Grote Heligland is a fascinating street, full of history and with many registered national historical monuments (including all the 'pensioners' houses' mentioned below).
It formed part of the complex belonging to St Elisabeth Gasthuis (hospital, in the Medieval sense as well as the modern sense).
The long row of gabled houses dates from around 1610. they were built as 'pensioners' houses'...as sort of hofje even if that is not the name used.
The Franz Hals Museum at number 62 is housed in what remains of the Oude Mannenhuis ('old man's home'), a hofje established in 1609. This wasn't the type of home where residents lived communally but a set of 30 small dwellings set around a central communal garden, with each dwelling housing two men (over 60, honest and single).
Grote Heligland is a lovely street to wander even if you don't want to visit the Franz Hals Museum.
This hofje dates from 1489, although those original houses are long gone.
The '13 rooms with gardens' were founded and funded by the Haarlem Mayor of the time, Symon Pieterszoon van Loo, and were administered by St Elisabeth Gasthuis (hospital).
The original buildings were replaced in the 1600s and further renovated in the 1700s. The hofje originally had a 'classic' layout, with the dwellings set in a U shape around a central communal garden, with an administrative building included, but when Barrevoetsteeg (as it then was) was widened to become Barrevoestraat one row of dwellings was demolished.
You can see the hofje and its central garden (rather wilder than most hofje gardens I've come across) from Barrevoestraat but, when I wandered past, the gate was firmly closed.
This little row of hofje (almshouses) is different from most hofje in Haarlem and elsewhere in the Netherlands simply because it *is* a row of small cottages facing a communal garden rather than a group set around a central garden or courtyard.

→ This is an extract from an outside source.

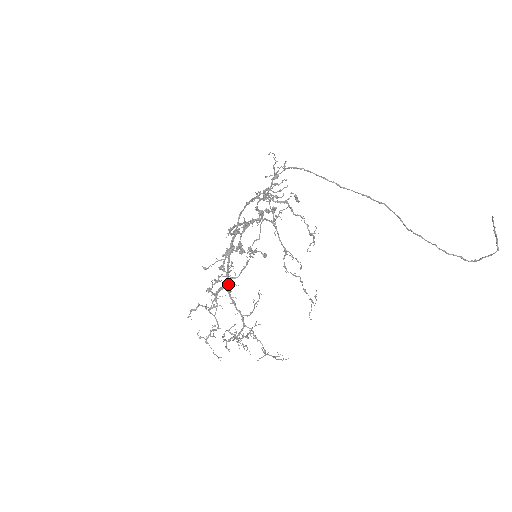
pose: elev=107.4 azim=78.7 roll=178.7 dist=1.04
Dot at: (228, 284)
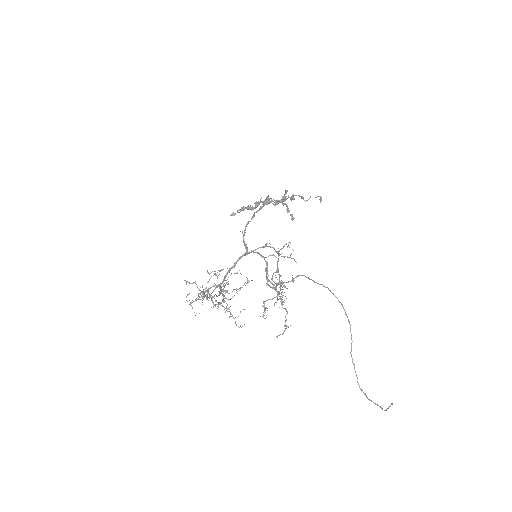
Dot at: occluded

The Brouwers hofje were set up in 1472 by Jacob Huyge Roeperszn. and his sister, who left their worldly goods to the Haarlem Brewer's Guild. The hofje was intended for poor women who were no longer able to work in the many breweries which Haarlem had at that time.
The original hofje buildings were destroyed by a city fire in 1576 and rebuilt in 1586. Those are the buildings which remain today. There are four houses on each side of a central doorway.

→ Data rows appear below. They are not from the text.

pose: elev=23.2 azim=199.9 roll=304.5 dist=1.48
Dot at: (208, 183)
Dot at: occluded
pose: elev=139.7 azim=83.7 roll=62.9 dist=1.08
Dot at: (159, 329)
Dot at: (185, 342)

This hofje (almshouses) was built in 1770, on the site of the much older 'Heilige Geesthuis'. It was (and probably still is) intended to house poor women older than 50 who were members of the Dutch Reformed church.
Like almost all the Dutch hofje I've seen, the little houses are set around a central courtyard (used as the communal kitchen garden in the past) with a large administrative building in the middle of the rows.
The administrative building is topped with the shields of the benefactor, Wouterus van Oorschot and his grandfather, Levinus Savarij, who was buried in Haarlem's St Bavo church. Underneath there is an inscription in dutch which says, in essence, 'Here Wouterus van Oorschot shows his love for the poor as an example for the rich. Died 19th March 1768'.
The statue in the middle of the neat, formal garden is of Eve, by Johann Limpers (1915-1944). Unfortunately, the original was stolen in 1987 and what you see now is a replica.
The hofje is open to the public between 1000 and 1700 on weekdays, closed at weekends.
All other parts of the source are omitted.